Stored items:
--------------------------------------------------
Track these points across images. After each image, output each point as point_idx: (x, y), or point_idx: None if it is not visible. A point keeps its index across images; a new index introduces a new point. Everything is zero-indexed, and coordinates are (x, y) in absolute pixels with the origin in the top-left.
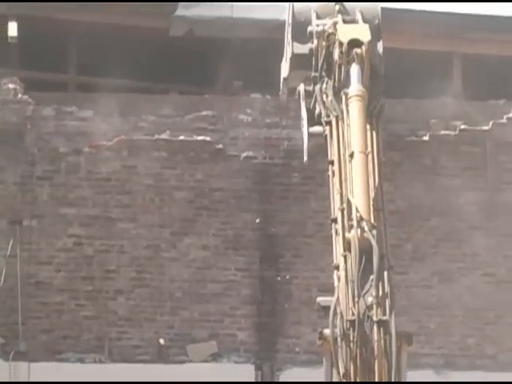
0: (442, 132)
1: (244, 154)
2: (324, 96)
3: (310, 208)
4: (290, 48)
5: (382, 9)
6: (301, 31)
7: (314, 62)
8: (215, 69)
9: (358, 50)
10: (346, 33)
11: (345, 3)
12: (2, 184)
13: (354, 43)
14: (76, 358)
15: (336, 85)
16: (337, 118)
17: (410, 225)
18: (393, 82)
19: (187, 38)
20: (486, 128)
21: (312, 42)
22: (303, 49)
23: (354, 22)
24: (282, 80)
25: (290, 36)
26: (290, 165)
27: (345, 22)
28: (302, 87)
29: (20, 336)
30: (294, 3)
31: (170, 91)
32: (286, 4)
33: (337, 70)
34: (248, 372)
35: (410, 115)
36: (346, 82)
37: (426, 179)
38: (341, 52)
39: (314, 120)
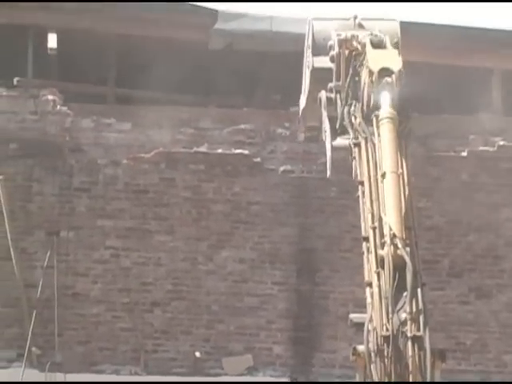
0: (481, 148)
1: (282, 168)
2: (352, 118)
3: (348, 222)
4: (310, 69)
5: (422, 24)
6: (321, 49)
7: (335, 69)
8: (254, 82)
9: (389, 79)
10: (376, 60)
11: (363, 22)
12: (40, 195)
13: (385, 72)
14: (112, 370)
15: (365, 109)
16: (366, 139)
17: (448, 240)
18: (433, 98)
19: (226, 52)
20: None
21: (331, 50)
22: (323, 62)
23: (381, 44)
24: (299, 117)
25: (308, 62)
26: (328, 179)
27: (373, 44)
28: (323, 94)
29: (56, 347)
30: (314, 22)
31: (208, 104)
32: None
33: (366, 95)
34: None
35: (449, 131)
36: (375, 106)
37: (464, 195)
38: (371, 81)
39: (335, 131)
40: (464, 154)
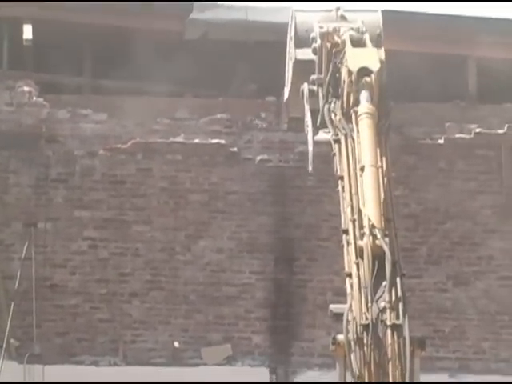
0: (457, 135)
1: (259, 158)
2: (332, 115)
3: (325, 211)
4: (293, 61)
5: (397, 12)
6: (303, 40)
7: (317, 62)
8: (230, 72)
9: (368, 79)
10: (355, 60)
11: (346, 13)
12: (16, 187)
13: (364, 72)
14: (90, 361)
15: (345, 106)
16: (345, 135)
17: (425, 228)
18: (409, 86)
19: (202, 41)
20: (500, 131)
21: (314, 42)
22: (306, 54)
23: (360, 41)
24: (283, 108)
25: (291, 53)
26: (305, 168)
27: (352, 42)
28: (305, 87)
29: (35, 339)
30: (296, 14)
31: (184, 94)
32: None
33: (345, 93)
34: (262, 375)
35: (425, 119)
36: (355, 102)
37: (440, 182)
38: (350, 81)
39: (317, 125)
40: (440, 141)
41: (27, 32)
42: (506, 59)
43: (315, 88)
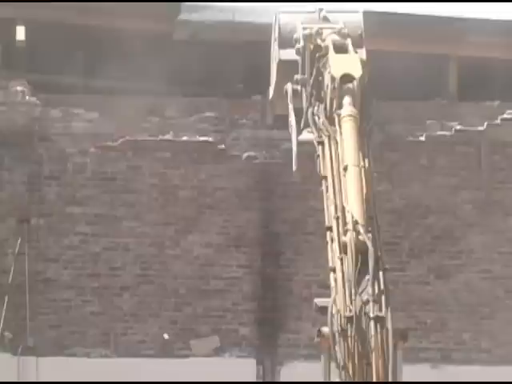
0: (438, 132)
1: (245, 154)
2: (316, 118)
3: (310, 207)
4: (277, 62)
5: (379, 13)
6: (287, 41)
7: (300, 62)
8: (217, 72)
9: (350, 85)
10: (338, 66)
11: (328, 14)
12: (10, 184)
13: (346, 78)
14: (83, 353)
15: (328, 109)
16: (329, 137)
17: (407, 223)
18: (391, 84)
19: (190, 42)
20: (480, 129)
21: (297, 43)
22: (289, 54)
23: (343, 47)
24: (268, 106)
25: (275, 54)
26: (291, 164)
27: (335, 48)
28: (289, 87)
29: (28, 331)
30: (280, 15)
31: (173, 94)
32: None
33: (328, 97)
34: (250, 366)
35: (407, 116)
36: (338, 106)
37: (422, 178)
38: (333, 87)
39: (300, 125)
40: (422, 138)
41: (20, 33)
42: (486, 58)
43: (299, 87)
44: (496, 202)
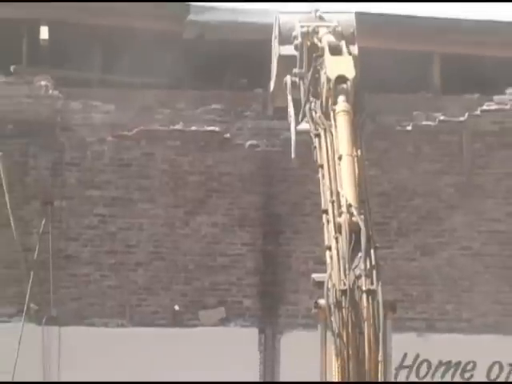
0: (424, 123)
1: (248, 143)
2: (313, 113)
3: (307, 190)
4: (277, 57)
5: (371, 14)
6: (286, 39)
7: (298, 57)
8: (223, 67)
9: (344, 86)
10: (333, 68)
11: (323, 14)
12: (35, 169)
13: (341, 79)
14: (101, 323)
15: (324, 105)
16: (325, 130)
17: (395, 204)
18: (381, 79)
19: (198, 40)
20: (462, 119)
21: (296, 39)
22: (288, 50)
23: (337, 48)
24: (269, 99)
25: (275, 50)
26: (290, 152)
27: (330, 49)
28: (288, 79)
29: (52, 303)
30: (280, 15)
31: (183, 87)
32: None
33: (324, 94)
34: (252, 335)
35: (396, 108)
36: (333, 102)
37: (409, 164)
38: (329, 87)
39: (299, 115)
40: (409, 128)
41: (44, 32)
42: (466, 55)
43: (297, 80)
44: (476, 185)
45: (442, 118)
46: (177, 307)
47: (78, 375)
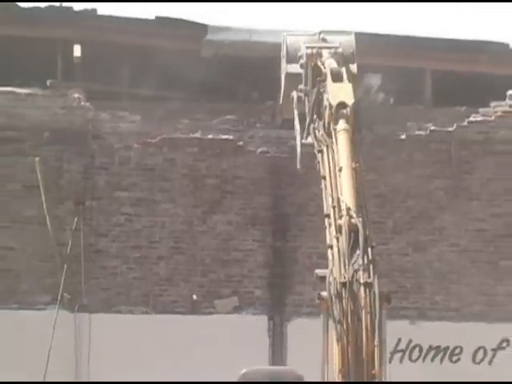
0: (416, 132)
1: (259, 150)
2: (316, 131)
3: (312, 192)
4: (284, 74)
5: (370, 34)
6: (293, 58)
7: (304, 75)
8: (237, 82)
9: (344, 111)
10: (334, 95)
11: (326, 36)
12: (68, 173)
13: (341, 105)
14: (127, 310)
15: (326, 125)
16: (327, 146)
17: (391, 205)
18: (378, 92)
19: (215, 58)
20: (450, 129)
21: (301, 59)
22: (295, 68)
23: (338, 75)
24: (278, 111)
25: (283, 68)
26: (296, 157)
27: (332, 76)
28: (295, 94)
29: (83, 293)
30: (287, 37)
31: (201, 100)
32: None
33: (327, 117)
34: (262, 322)
35: (391, 119)
36: (334, 123)
37: (403, 170)
38: (330, 113)
39: (304, 129)
40: (403, 137)
41: (77, 50)
42: (455, 72)
43: (302, 96)
44: (463, 189)
45: (432, 128)
46: (195, 297)
47: (106, 357)
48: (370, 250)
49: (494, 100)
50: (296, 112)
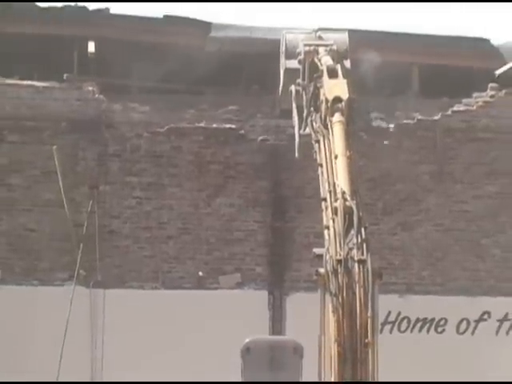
0: (404, 121)
1: (260, 138)
2: (314, 123)
3: (309, 177)
4: (283, 69)
5: (365, 31)
6: (291, 54)
7: (301, 70)
8: (239, 76)
9: (340, 105)
10: (330, 90)
11: (322, 34)
12: (84, 160)
13: (337, 100)
14: (138, 286)
15: (322, 117)
16: (323, 137)
17: (381, 189)
18: (369, 84)
19: (218, 53)
20: (436, 118)
21: (299, 55)
22: (293, 64)
23: (334, 71)
24: (277, 102)
25: (282, 63)
26: (293, 145)
27: (328, 72)
28: (293, 88)
29: (98, 270)
30: (286, 34)
31: (206, 92)
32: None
33: (323, 110)
34: (263, 296)
35: (381, 109)
36: (330, 115)
37: (392, 155)
38: (327, 106)
39: (302, 120)
40: (392, 125)
41: (91, 47)
42: (441, 65)
43: (300, 89)
44: (447, 173)
45: (419, 117)
46: (200, 273)
47: (119, 329)
48: (363, 230)
49: (476, 91)
50: (294, 105)
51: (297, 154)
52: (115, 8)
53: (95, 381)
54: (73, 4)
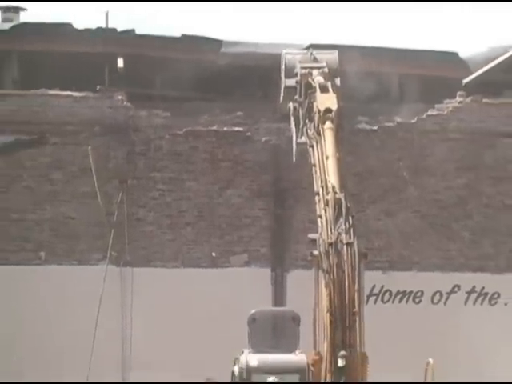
0: (386, 124)
1: (263, 139)
2: (308, 131)
3: (305, 172)
4: (283, 86)
5: (356, 47)
6: (290, 73)
7: (298, 89)
8: (246, 85)
9: (330, 115)
10: (322, 103)
11: (316, 54)
12: (114, 158)
13: (327, 111)
14: (161, 265)
15: (315, 125)
16: (316, 142)
17: (367, 181)
18: (356, 92)
19: (229, 66)
20: (413, 121)
21: (297, 76)
22: (291, 82)
23: (325, 87)
24: (278, 108)
25: (282, 80)
26: (292, 145)
27: (320, 88)
28: (291, 105)
29: (127, 251)
30: (286, 55)
31: (218, 100)
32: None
33: (316, 119)
34: (266, 273)
35: (366, 113)
36: (322, 124)
37: (375, 153)
38: (319, 116)
39: (299, 130)
40: (375, 128)
41: (120, 62)
42: (416, 75)
43: (297, 105)
44: (423, 167)
45: (399, 120)
46: (214, 254)
47: (145, 301)
48: (350, 218)
49: (447, 98)
50: (292, 118)
51: (294, 159)
52: (140, 29)
53: (97, 378)
54: (104, 26)
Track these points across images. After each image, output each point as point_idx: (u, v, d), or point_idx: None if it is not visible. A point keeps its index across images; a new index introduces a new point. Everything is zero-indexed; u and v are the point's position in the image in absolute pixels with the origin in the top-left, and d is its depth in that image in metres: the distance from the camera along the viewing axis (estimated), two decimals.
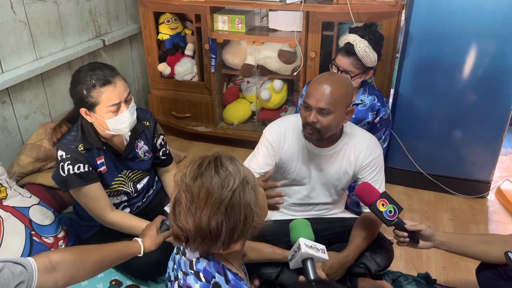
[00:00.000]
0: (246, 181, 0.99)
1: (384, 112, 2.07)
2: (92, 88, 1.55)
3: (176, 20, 2.90)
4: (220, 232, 0.95)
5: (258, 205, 1.01)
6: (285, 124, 1.74)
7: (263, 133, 1.76)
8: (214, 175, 0.96)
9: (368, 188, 1.52)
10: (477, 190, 2.47)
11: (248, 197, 0.98)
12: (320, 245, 1.26)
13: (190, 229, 0.96)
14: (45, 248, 1.83)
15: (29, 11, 2.20)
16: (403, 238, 1.48)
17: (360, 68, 1.95)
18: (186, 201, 0.96)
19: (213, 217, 0.94)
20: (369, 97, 2.07)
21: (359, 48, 1.91)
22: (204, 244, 0.98)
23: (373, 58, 1.94)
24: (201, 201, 0.95)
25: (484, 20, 2.07)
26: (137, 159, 1.83)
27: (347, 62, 1.95)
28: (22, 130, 2.26)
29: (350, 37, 1.96)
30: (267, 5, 2.53)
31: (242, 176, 0.98)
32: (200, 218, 0.94)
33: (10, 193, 1.86)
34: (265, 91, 2.82)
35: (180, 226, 0.97)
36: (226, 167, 0.98)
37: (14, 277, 1.00)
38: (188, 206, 0.96)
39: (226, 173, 0.97)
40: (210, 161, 0.99)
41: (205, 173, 0.97)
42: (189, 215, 0.96)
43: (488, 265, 1.52)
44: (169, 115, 3.10)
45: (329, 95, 1.50)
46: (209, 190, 0.95)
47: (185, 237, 0.98)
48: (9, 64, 2.13)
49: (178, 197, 0.98)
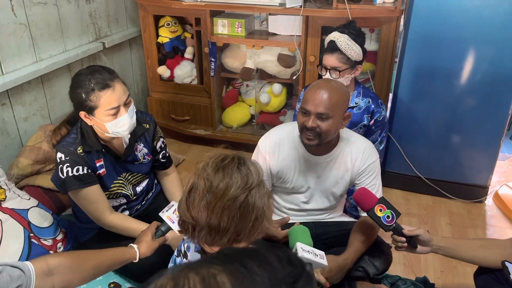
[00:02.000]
--------------------------------------------------
Print exactly the lines between the line containing "20: (369, 97, 2.07)" and the last line of the entries above, including both, and nothing besides; skip the pictures.

TASK ANSWER:
20: (369, 97, 2.07)
21: (359, 48, 1.91)
22: (204, 244, 0.98)
23: (373, 58, 1.94)
24: (201, 201, 0.95)
25: (484, 20, 2.07)
26: (137, 159, 1.83)
27: (347, 62, 1.95)
28: (22, 130, 2.26)
29: (350, 37, 1.96)
30: (267, 5, 2.53)
31: (242, 176, 0.98)
32: (200, 218, 0.94)
33: (10, 193, 1.86)
34: (265, 91, 2.82)
35: (180, 226, 0.97)
36: (226, 167, 0.98)
37: (14, 277, 1.00)
38: (188, 206, 0.96)
39: (226, 173, 0.97)
40: (210, 161, 0.99)
41: (205, 173, 0.97)
42: (189, 215, 0.96)
43: (488, 265, 1.52)
44: (169, 115, 3.10)
45: (329, 95, 1.50)
46: (209, 190, 0.95)
47: (185, 237, 0.98)
48: (9, 64, 2.13)
49: (178, 197, 0.98)
[00:02.000]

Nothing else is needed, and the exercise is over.